Secondly, funding. Many of the female entrepreneurs I work with can’t seem to access funding so investor networks put on events specifically focussed on females. But females don’t turn-up. Why? Because they are often put on at unfriendly times – early morning or late at night (I’m certainly guilty of this) but also they run them the same way – from my experience women don’t take risks the same way as men do but we are running events the way we always have – same speakers, same panels = same results (but we need a different result!)
In addition, human beings in general are attracted and more trusting of people they can resonate with yet the number of female investors out there are limited and the current pool of investors don’t seem to like investing in women (obviously not tarnishing everyone with the same brush here!) I have had two really sad examples of female entrepreneurs changing the way they went for funding simply because they were female and were coming up against barriers – one hid that she was pregnant and the other was open she was, put a plan in place but was accused of being irresponsible for getting pregnant when running a business.

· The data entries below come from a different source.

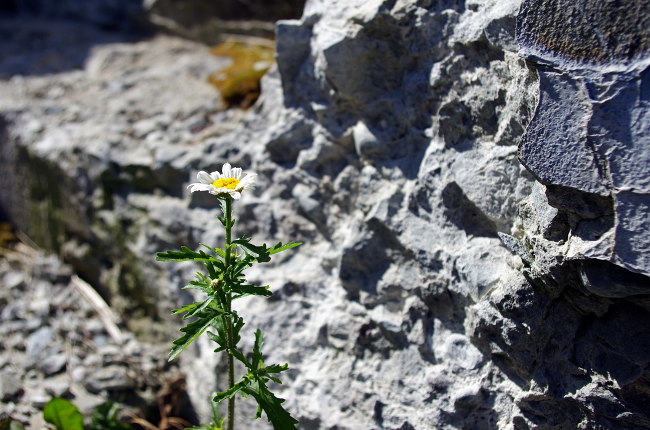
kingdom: Plantae
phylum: Tracheophyta
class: Magnoliopsida
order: Asterales
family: Asteraceae
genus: Leucanthemum
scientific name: Leucanthemum vulgare
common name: Oxeye daisy
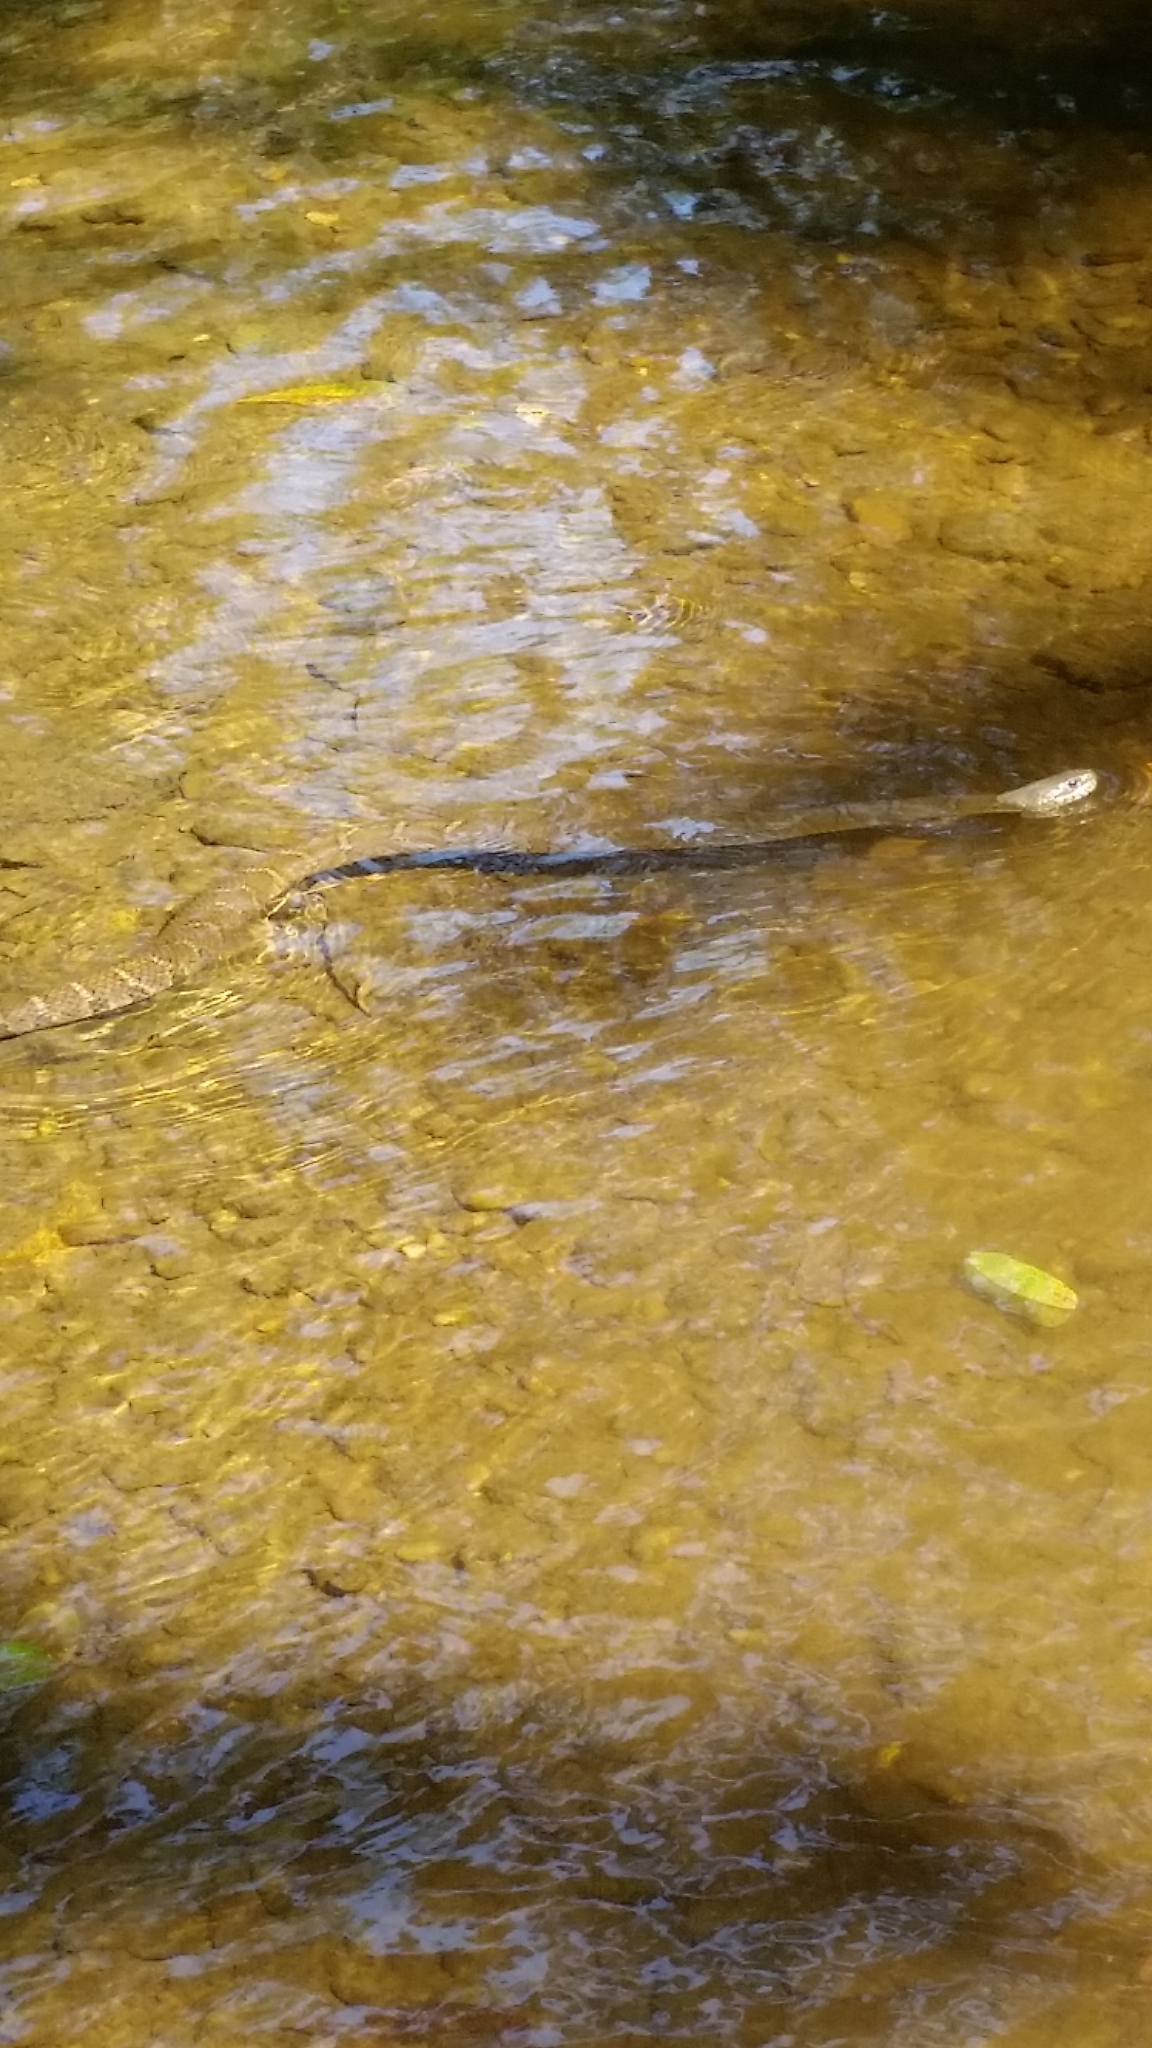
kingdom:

Thirdly, confidence. I get so much stick with this one but I personally have experienced this recently. I would like to think I’m a confident individual – I’m happy to go into a network event and chat away, I’m happy to attend events on my own and I do like to voice my opinion (#sorrynotsorry). However, a few months ago I attended an event to promote entrepreneurship. I walked in to a sea of around 300 people – 90% male in black suits and 10% female. I felt incredibly uncomfortable and my confidence levels dropped. I spotted a colleague who helped me navigate the suits but when introduced they just weren’t interested in my opinion. Safe to say I didn’t stay until the end.
So, those are some of the barriers I think women face which stops them from going into entrepreneurship and / or growing their businesses; being the primary care giver, funding and confidence.
What were the barriers that came out of the report as to why only 1 in 3 entrepreneurs are women?
1. Low access and awareness of capital
2. Greater risk awareness
3. Perceived missing skills & experience
4. Disproportionate primary care responsibilities
5. Lack of relatable sponsorship/mentorship/role models
I did pretty good and when I ran a panel on promoting and supporting female entrepreneurship today – role models, confidence and primary care responsibilities came up top.
I certainly have lots to think about and work out what’s best for our entrepreneurs – but what are you going to do? Will you actively make decisions to bring in a balanced workforce. Provide flexible working maybe? Or even how you approach funding and what you disclose. Be bold because otherwise change won’t happen!